Addressing challenges
By improving our understanding of diseases, finding multimodal biomarker signatures, and combining with other data types to enable more tailored medicine, multiomics research provides a wealth of existing opportunities and prospects of considerable possibilities. However, challenges exist including obstacles such as inconsistent data sources, lack of standardization, and problems with data integration. In addition, concerns about ethics, regulatory frameworks, changes in the scientific community culture, and the requirement for productive teamwork exist and are not easily solved. There is general consensus that challenges and obstacles concerning the utilization of AI and multiomics in clinical care and life sciences research is imperative in order to fully realize the transformative potential of these disciplines in personalized medicine[18]. Furthermore, biases in the training data can result in erroneous predictions because AI systems depend on high-quality data for their operations. hampered by issues including biases, erroneous correlations, and false alarms brought on by inadequately assessed data. Validating significant relationships requires evidence-based methods and strong epidemiological underpinnings. Thorough testing and knowledge integration are necessary to progress from correlation to causation[19]. Also, the ethical integration of technology in healthcare emphasizes preserving the human touch while embracing innovation. Understanding patient journeys and care pathways is crucial to align AI’s transformative potential with individual well-being.
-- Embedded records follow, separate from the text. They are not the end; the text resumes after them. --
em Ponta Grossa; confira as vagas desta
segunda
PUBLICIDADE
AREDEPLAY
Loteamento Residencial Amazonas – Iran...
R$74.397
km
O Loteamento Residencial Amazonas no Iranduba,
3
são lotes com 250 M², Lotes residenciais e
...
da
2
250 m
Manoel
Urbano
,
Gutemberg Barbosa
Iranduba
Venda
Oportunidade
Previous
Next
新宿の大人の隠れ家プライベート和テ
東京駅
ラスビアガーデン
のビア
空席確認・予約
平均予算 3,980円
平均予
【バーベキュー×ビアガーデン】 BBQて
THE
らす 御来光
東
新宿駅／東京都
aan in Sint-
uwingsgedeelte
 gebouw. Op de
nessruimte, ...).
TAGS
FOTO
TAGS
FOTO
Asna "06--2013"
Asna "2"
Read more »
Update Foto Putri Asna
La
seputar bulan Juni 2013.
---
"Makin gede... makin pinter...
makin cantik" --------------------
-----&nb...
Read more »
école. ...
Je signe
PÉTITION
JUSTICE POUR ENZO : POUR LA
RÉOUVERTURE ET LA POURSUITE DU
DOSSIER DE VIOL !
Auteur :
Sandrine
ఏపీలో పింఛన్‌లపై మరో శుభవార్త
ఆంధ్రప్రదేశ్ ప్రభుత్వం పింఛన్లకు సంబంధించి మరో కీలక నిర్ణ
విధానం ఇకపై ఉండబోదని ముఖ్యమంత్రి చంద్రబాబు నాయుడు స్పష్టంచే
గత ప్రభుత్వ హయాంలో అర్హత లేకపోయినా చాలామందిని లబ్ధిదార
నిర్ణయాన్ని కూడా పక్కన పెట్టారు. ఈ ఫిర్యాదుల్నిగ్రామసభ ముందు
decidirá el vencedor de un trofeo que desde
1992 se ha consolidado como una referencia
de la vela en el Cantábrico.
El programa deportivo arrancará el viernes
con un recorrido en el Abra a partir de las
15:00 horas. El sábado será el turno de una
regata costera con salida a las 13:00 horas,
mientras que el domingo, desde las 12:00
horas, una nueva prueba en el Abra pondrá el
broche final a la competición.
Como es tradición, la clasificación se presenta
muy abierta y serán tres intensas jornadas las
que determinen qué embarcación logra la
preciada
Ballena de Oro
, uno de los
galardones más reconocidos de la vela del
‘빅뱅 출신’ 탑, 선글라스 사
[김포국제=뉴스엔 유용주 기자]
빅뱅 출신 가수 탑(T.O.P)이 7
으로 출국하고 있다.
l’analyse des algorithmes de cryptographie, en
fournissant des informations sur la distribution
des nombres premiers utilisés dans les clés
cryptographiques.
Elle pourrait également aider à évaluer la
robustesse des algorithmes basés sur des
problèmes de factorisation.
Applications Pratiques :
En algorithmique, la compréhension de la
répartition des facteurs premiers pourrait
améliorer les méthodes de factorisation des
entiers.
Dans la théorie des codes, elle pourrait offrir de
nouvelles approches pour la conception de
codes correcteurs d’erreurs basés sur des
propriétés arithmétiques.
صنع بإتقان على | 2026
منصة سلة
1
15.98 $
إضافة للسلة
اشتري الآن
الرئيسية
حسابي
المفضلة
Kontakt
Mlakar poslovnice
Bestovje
Blockchain technology enhances a transparent, secure, and tamper-proof mechanism for storing and sharing healthcare data, addressing privacy, security, and integrity challenges. It enables peer-to-peer data transactions through a distributed ledger and supports smart contracts for automated, decentralized interactions. This decentralized system facilitates fast, secure data exchange between patients, doctors, and healthcare providers giving control over their multiomics information. Together, AI-driven health modules and blockchain security pave the way for a future of proactive, precise, and patient-centric healthcare[20].